The inhibitory impact of collaboration on the continued influence effect of misinformation

  • Gongxiang Chen,
  • Yuxuan Zhong,
  • Sujie Li

DOI
https://doi.org/10.3389/fpsyg.2024.1487146
Journal volume & issue
Vol. 15

Abstract

Read online

The continued influence effect (CIE) of misinformation refers to the persistence of misinformation’s impact on memory and inference even when individuals are aware of a retraction. This study examined whether collaborative processes affect the CIE and investigated the underlying mechanisms through three experiments. Experiment 1 explored the general impact of collaboration on the CIE. Experiment 2 further dissected collaboration into turn-taking and free collaboration conditions, assessing their effects on the CIE at various recall intervals.
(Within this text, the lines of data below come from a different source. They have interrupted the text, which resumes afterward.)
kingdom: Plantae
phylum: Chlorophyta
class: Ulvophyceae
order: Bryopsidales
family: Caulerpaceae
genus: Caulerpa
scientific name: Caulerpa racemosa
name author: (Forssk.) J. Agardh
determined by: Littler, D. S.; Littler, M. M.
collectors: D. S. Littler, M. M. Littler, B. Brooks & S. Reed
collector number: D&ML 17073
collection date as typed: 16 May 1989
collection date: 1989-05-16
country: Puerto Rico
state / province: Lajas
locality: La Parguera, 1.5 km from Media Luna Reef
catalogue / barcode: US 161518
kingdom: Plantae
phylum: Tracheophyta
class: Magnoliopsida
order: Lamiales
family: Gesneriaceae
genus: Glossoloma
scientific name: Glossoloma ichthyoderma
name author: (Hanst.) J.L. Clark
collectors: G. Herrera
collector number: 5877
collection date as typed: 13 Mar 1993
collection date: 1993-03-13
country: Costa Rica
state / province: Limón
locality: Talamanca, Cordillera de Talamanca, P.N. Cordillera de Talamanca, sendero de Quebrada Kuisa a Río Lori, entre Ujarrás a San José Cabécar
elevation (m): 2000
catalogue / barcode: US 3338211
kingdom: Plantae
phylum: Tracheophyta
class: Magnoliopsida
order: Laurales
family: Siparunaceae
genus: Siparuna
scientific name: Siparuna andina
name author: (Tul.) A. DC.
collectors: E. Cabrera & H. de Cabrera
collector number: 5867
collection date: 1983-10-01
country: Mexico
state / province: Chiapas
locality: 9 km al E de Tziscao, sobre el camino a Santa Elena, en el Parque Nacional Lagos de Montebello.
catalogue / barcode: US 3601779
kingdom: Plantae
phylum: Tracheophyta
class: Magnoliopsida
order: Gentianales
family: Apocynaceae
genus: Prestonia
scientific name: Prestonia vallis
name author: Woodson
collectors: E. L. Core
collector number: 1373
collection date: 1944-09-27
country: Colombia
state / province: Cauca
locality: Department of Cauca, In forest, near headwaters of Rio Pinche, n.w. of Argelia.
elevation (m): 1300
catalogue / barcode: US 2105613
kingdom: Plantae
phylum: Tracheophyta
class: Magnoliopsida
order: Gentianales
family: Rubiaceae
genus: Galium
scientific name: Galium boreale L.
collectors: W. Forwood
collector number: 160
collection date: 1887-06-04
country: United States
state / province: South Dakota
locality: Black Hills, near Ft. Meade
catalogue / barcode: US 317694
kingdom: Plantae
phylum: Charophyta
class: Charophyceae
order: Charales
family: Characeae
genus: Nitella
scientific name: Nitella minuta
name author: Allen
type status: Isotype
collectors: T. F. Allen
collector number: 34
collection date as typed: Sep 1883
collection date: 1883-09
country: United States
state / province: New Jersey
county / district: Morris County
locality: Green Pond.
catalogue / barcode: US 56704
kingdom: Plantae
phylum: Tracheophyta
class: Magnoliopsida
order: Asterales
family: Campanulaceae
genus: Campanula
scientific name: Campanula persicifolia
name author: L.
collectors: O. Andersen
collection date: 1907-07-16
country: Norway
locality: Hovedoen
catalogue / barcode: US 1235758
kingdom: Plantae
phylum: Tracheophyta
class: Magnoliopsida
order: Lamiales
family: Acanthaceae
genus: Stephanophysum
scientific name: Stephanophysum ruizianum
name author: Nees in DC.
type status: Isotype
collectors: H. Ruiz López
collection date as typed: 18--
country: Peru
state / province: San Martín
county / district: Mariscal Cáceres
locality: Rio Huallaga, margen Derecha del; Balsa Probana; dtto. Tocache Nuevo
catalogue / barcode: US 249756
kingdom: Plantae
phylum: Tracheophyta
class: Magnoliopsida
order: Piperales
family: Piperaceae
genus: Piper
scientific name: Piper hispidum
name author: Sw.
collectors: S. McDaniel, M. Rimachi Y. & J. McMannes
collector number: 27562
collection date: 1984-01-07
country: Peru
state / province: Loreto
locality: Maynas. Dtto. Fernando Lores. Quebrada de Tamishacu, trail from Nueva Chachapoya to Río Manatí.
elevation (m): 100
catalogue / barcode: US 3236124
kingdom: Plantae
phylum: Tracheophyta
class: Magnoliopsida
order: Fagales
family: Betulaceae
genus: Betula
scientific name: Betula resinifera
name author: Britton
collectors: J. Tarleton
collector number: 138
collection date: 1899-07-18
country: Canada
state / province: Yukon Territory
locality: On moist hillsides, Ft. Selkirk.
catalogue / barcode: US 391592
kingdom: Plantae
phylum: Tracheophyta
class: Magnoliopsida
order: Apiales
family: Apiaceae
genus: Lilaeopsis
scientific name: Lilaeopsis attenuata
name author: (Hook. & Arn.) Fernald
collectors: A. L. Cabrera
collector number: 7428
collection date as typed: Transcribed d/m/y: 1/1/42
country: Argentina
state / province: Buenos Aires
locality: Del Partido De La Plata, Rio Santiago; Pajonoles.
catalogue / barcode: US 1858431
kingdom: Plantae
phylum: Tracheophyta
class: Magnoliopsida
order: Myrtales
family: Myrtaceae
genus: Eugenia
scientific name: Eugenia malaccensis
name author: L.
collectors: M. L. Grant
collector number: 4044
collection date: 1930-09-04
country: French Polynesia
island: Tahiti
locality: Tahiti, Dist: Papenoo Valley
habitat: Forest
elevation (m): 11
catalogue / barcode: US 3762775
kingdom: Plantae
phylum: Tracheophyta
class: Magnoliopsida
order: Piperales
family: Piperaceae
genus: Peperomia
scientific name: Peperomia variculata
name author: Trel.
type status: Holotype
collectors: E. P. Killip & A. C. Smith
Building on these findings, Experiment 3 delved into the mechanisms driving the differential effects of turn-taking and free collaboration on misinformation correction. Results revealed that turn-taking collaboration consistently mitigates the CIE, while the effect of free collaboration on misinformation correction is moderated by recall time. This variation is attributed to differences in re-exposure, cross-cuing, and forgetting across collaboration types. The present study contributes empirical support to the Knowledge Revision Theory of the CIE.